PROBLEM STATEMENT → Show each line of the data below that has the string "hand" in it.

[Records contained in a dataset]
((
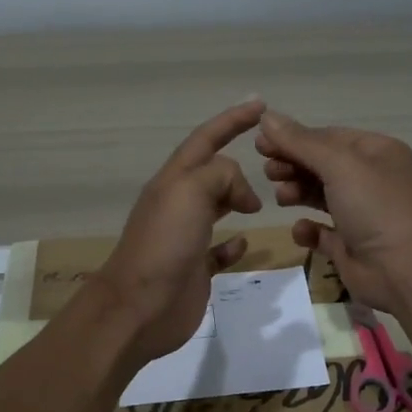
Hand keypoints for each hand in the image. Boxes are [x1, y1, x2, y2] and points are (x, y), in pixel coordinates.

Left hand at [92, 101, 265, 361]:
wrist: (139, 306)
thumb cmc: (165, 243)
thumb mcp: (191, 191)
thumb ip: (221, 175)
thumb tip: (242, 193)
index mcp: (174, 180)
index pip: (206, 139)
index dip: (232, 120)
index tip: (260, 105)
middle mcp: (178, 203)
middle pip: (212, 172)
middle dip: (238, 164)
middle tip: (272, 164)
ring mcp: (185, 237)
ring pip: (216, 208)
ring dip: (237, 200)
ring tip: (262, 202)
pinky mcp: (194, 268)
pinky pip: (217, 249)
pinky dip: (233, 244)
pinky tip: (243, 243)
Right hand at [254, 110, 411, 311]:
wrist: (406, 271)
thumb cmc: (376, 207)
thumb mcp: (339, 165)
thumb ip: (300, 142)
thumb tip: (267, 116)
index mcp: (377, 153)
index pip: (329, 137)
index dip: (295, 138)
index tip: (261, 143)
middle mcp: (371, 180)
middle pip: (322, 165)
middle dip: (294, 165)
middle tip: (268, 172)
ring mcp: (362, 214)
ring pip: (321, 196)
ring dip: (297, 192)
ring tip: (281, 197)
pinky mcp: (351, 245)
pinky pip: (322, 232)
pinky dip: (308, 229)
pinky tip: (301, 230)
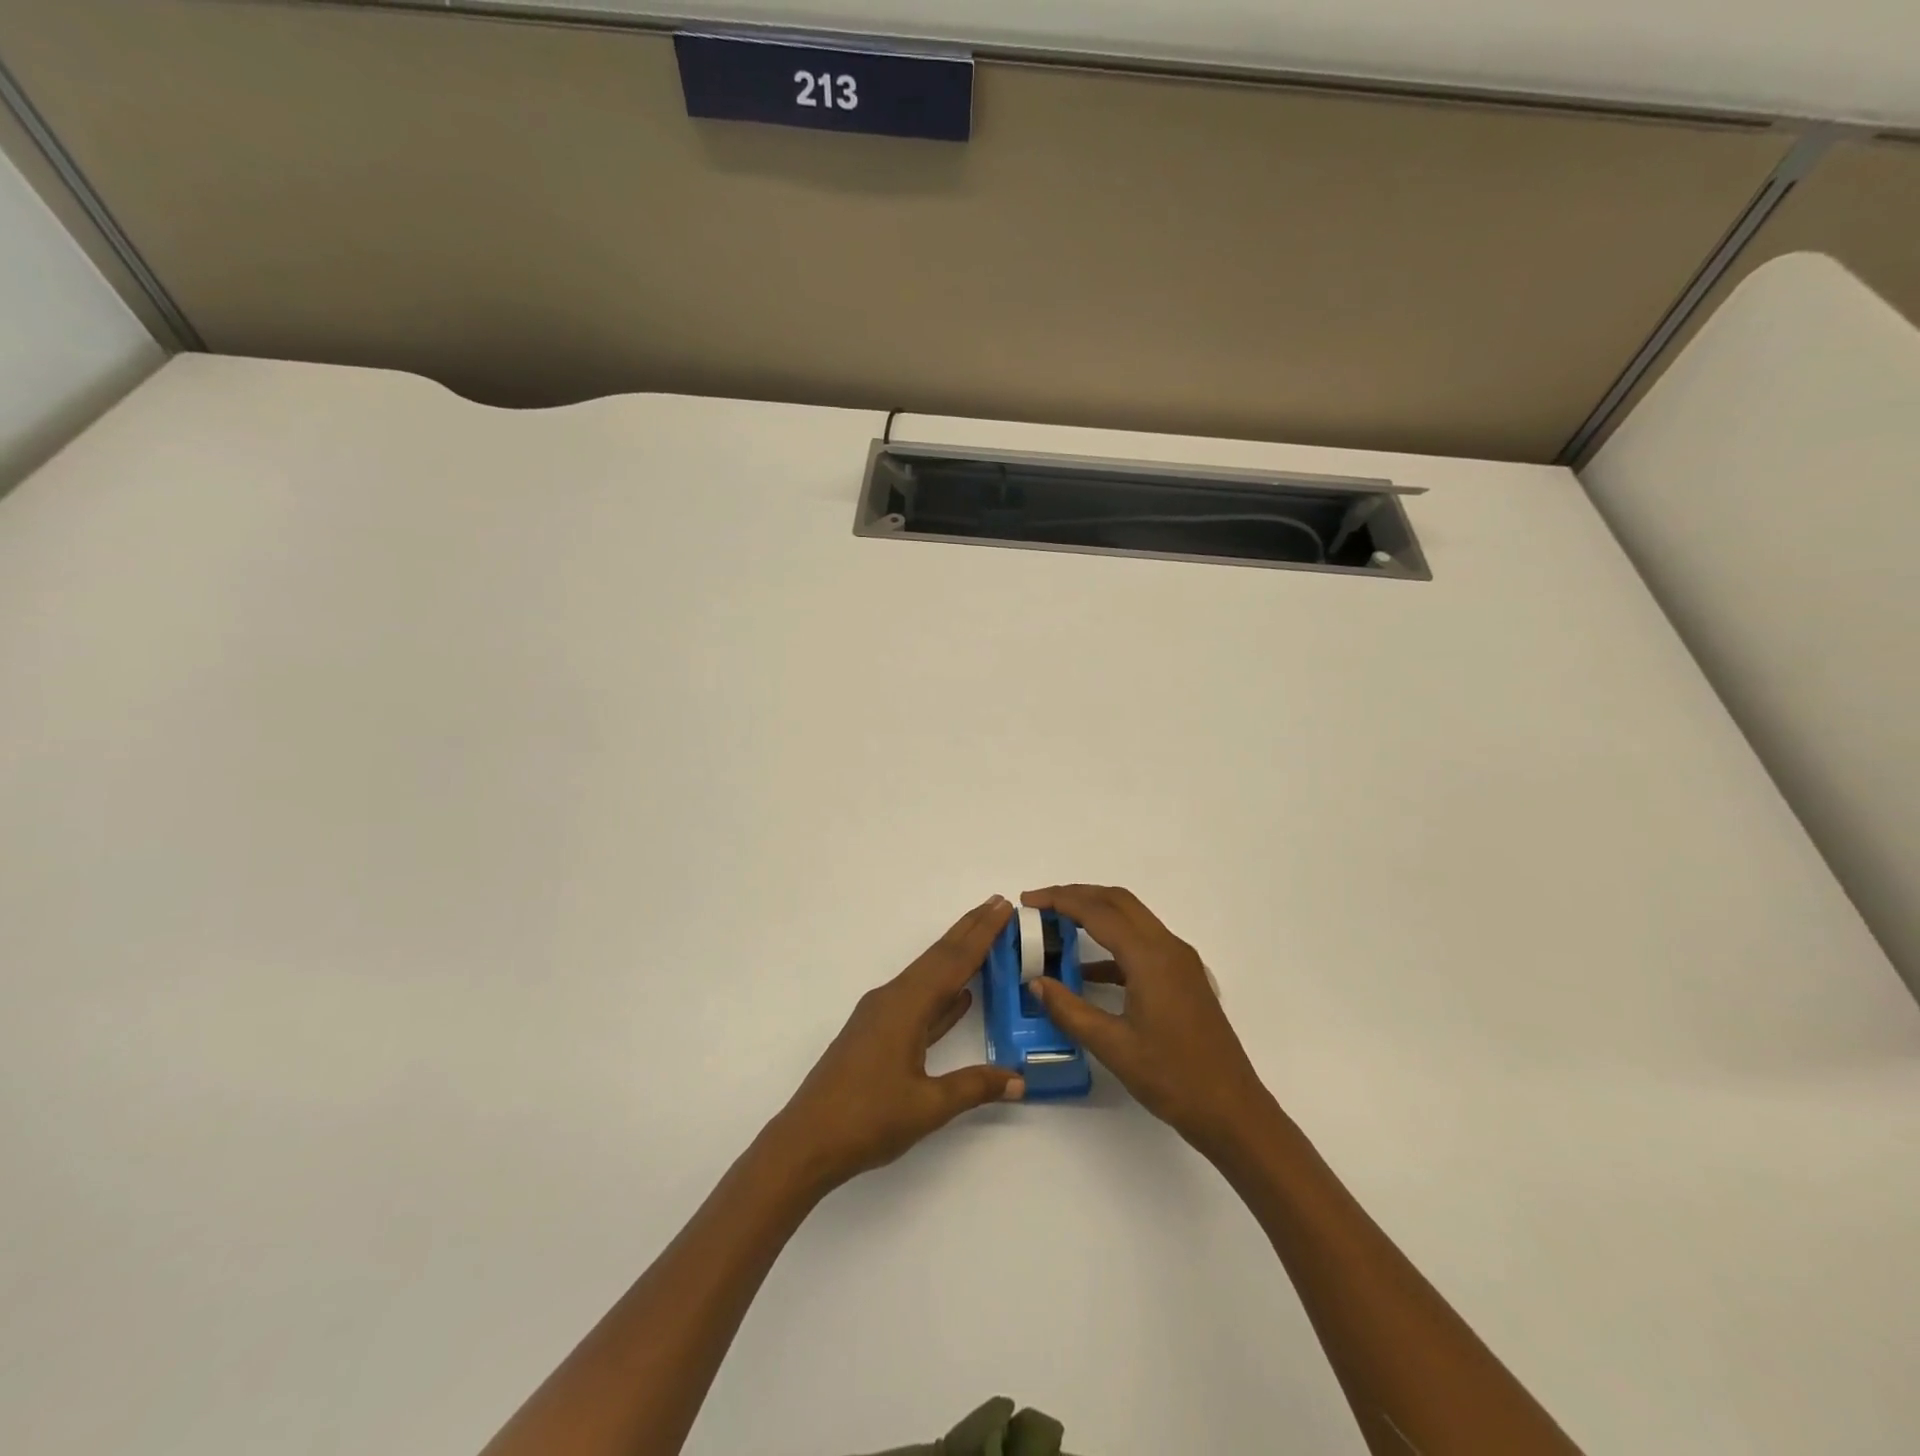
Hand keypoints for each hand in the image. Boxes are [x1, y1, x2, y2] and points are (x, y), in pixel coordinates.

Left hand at [767, 897, 1024, 1194]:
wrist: (806, 1142)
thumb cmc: (867, 1120)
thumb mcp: (928, 1106)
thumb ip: (974, 1087)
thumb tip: (1018, 1078)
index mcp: (906, 1006)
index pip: (953, 961)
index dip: (982, 933)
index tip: (1004, 906)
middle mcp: (892, 999)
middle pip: (938, 957)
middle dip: (970, 930)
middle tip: (999, 905)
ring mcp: (882, 1016)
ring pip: (928, 976)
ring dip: (957, 957)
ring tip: (985, 939)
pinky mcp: (876, 1034)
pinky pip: (918, 1000)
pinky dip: (942, 991)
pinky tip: (960, 996)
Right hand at [1023, 885, 1270, 1156]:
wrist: (1232, 1111)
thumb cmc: (1172, 1077)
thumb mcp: (1112, 1046)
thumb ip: (1070, 1010)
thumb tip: (1036, 983)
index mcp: (1150, 957)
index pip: (1097, 912)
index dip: (1059, 900)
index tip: (1027, 901)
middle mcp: (1168, 947)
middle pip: (1118, 901)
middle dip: (1077, 896)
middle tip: (1039, 905)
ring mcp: (1180, 962)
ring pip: (1132, 919)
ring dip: (1096, 915)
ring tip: (1057, 928)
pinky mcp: (1183, 978)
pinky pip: (1142, 944)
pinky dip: (1112, 944)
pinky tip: (1088, 971)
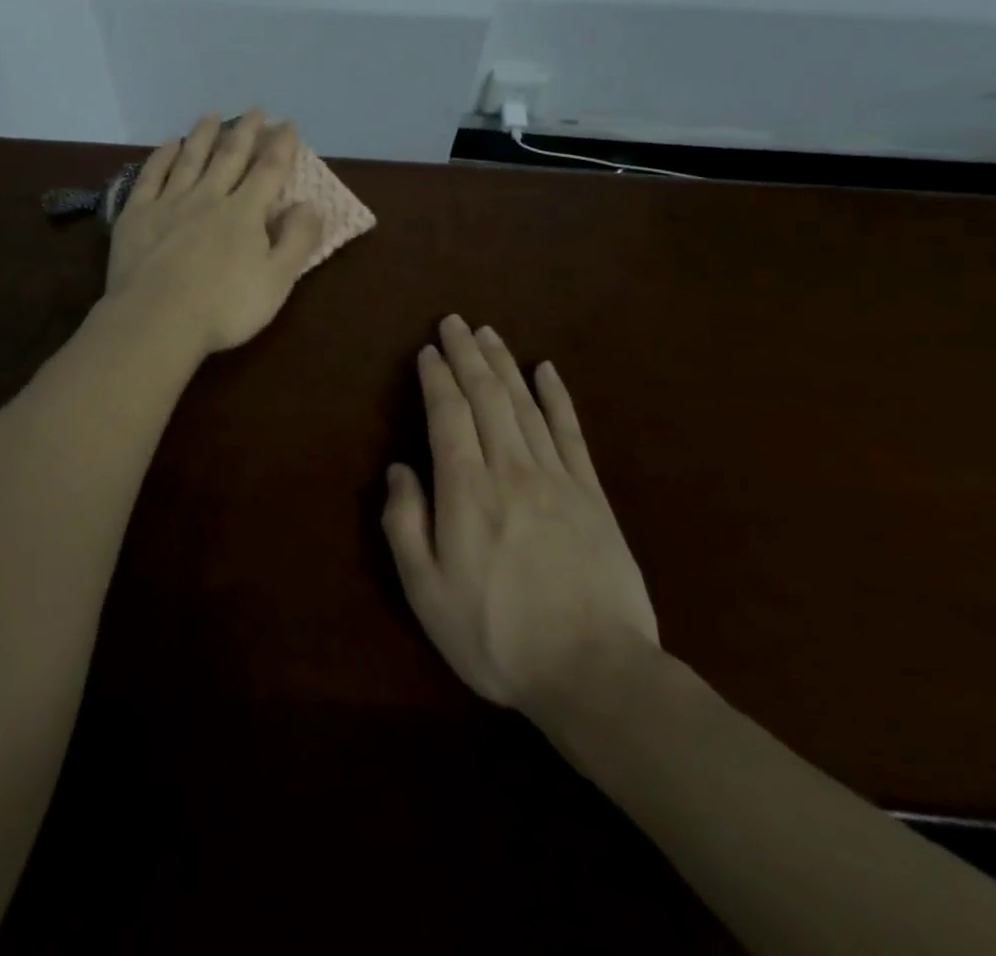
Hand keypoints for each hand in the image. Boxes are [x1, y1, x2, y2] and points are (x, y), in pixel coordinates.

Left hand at [105, 111, 324, 357]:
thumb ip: (297, 240)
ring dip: (203, 135)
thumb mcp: (277, 281)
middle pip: (229, 157)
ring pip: (190, 159)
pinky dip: (162, 156)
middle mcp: (208, 197)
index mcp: (244, 213)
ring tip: (212, 116)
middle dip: (244, 131)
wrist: (156, 320)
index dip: (281, 146)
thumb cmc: (224, 308)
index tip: (287, 124)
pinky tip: (168, 144)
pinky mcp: (137, 214)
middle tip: (254, 110)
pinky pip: (151, 176)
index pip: (268, 171)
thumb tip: (312, 204)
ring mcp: (169, 203)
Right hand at [382, 315, 658, 715]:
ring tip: (489, 334)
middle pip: (487, 396)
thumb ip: (405, 524)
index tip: (428, 350)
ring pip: (526, 404)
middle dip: (467, 354)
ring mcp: (557, 478)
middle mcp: (510, 468)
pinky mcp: (592, 495)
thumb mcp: (426, 591)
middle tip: (455, 321)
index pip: (448, 414)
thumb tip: (399, 470)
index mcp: (467, 490)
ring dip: (504, 364)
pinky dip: (558, 397)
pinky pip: (571, 433)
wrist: (595, 673)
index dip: (436, 377)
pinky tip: (548, 371)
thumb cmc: (496, 635)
))
RESULT FOR THIS EXERCISE →
Hand keypoints for each hand in the image. Boxes are [x1, y1, x2, y2] and points are (x, y), in pixel coordinates.
Left hand at [92, 101, 265, 361]:
Right hand at [254, 110, 411, 311]:
Hand keypoints for each hand in the image. Boxes are [x1, y1, x2, y2] and points are (x, y), in pixel coordinates.
Left hand at [767, 897, 1024, 1194]:
Right hand at [1023, 885, 1270, 1156]:
Hand keypoints for each hand in the image. Boxes are [x1, y1, x2, y2] and points are (x, y), in pixel coordinates.
Left hand at [105, 111, 324, 357]:
Right hand at [382, 315, 658, 715]:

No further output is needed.